If you still see E-FMI values lower than 0.2 then you’ll have to consider reparameterizations/new priors. In particular, in many cases low E-FMI seems to indicate really poor identifiability of the likelihood which will require careful prior choice to ensure a well-behaved joint model.

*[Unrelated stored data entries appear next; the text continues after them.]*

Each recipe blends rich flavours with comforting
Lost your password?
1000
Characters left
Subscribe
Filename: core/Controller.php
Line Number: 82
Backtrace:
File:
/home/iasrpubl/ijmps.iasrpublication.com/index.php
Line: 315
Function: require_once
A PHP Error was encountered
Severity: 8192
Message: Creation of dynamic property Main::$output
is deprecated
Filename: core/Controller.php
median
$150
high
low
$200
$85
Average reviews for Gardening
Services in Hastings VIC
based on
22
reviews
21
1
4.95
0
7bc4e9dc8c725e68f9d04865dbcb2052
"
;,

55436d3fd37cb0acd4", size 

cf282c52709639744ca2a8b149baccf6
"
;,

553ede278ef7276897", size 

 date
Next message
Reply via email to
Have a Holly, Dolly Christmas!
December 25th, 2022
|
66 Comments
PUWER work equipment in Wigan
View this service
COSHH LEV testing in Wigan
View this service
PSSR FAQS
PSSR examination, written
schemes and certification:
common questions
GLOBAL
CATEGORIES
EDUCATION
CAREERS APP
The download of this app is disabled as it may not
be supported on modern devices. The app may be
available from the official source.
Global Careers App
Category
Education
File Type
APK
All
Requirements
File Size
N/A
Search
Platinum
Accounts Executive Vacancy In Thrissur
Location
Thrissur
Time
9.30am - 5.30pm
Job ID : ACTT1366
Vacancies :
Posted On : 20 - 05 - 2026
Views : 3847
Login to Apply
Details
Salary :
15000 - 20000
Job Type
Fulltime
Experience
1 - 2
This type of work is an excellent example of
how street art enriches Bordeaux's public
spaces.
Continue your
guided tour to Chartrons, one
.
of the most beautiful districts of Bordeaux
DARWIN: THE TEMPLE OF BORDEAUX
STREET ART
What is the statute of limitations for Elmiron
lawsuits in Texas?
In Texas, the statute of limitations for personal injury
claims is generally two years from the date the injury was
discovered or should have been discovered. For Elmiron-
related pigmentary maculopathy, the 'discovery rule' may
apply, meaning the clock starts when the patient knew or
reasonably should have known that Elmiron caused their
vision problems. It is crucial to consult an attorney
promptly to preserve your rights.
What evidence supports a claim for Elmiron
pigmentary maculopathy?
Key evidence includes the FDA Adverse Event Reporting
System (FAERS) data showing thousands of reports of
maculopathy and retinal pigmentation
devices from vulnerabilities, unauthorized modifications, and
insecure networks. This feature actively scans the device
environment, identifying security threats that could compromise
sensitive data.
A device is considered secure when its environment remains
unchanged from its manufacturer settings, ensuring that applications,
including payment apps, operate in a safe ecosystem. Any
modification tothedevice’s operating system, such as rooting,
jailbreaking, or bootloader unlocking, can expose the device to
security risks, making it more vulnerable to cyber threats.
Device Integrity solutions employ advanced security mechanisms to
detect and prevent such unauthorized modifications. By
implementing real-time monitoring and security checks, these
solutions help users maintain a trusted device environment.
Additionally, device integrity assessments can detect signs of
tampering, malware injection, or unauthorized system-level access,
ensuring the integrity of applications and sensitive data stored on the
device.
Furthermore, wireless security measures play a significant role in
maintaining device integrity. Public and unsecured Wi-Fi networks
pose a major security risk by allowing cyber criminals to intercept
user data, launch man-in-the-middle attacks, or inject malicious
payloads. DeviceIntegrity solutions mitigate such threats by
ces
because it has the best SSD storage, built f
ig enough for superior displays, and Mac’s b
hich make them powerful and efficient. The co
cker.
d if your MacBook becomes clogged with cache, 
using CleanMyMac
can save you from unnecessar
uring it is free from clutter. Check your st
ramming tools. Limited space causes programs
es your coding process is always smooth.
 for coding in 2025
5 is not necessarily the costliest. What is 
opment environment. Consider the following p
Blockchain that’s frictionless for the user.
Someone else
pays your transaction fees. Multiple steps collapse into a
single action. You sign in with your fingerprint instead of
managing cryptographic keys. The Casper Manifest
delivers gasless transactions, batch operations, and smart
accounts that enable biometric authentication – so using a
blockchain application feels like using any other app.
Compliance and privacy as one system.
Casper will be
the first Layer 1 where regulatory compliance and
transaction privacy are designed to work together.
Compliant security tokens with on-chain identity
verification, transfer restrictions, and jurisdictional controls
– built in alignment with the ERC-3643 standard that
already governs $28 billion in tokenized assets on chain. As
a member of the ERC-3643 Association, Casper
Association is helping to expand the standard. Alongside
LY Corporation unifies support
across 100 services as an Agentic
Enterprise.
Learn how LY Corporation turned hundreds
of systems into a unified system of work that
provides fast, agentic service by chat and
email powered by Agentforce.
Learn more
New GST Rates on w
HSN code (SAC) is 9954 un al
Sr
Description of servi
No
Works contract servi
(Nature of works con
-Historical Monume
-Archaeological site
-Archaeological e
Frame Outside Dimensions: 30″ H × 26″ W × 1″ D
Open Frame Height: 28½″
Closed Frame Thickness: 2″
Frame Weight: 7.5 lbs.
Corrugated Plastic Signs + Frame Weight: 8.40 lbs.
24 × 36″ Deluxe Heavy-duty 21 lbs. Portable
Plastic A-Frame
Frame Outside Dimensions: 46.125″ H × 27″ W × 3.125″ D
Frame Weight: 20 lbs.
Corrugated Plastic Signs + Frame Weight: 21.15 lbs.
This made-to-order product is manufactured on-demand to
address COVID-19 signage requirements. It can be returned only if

Thanks @andre.pfeuffer . I’m getting this error when I try to compile the model:
SYNTAX ERROR, MESSAGE(S) FROM PARSER:
Probabilty functions with suffixes _lpdf, _lpmf, _lcdf, and _lccdf,
require a vertical bar (|) between the first two arguments.
error in 'model27ebc53ae3cc1_stan_27ebc2609667' at line 39, column 36
-------------------------------------------------
37: rho_raw ~ normal(0, 2);
38: // see (6), (7) in http://www.academicjournals.org/article/article1380633488_Yerel%20and%20Konuk.pdf
39: target += bilognormal_lpdf(nu_tau, [0.57, -2.3]', [0.2462207, 1.26]', rho);
^
40: y ~ normal(theta, sigma);
-------------------------------------------------
PARSER EXPECTED: "|"
Error in stanc(file = file, model_code = model_code, model_name = model_name, :
failed to parse Stan model 'stan-27ebc2609667' due to the above error.
Error in stanc(file = file, model_code = model_code, model_name = model_name, :
failed to parse Stan model 'stan-27ebc2609667' due to the above error.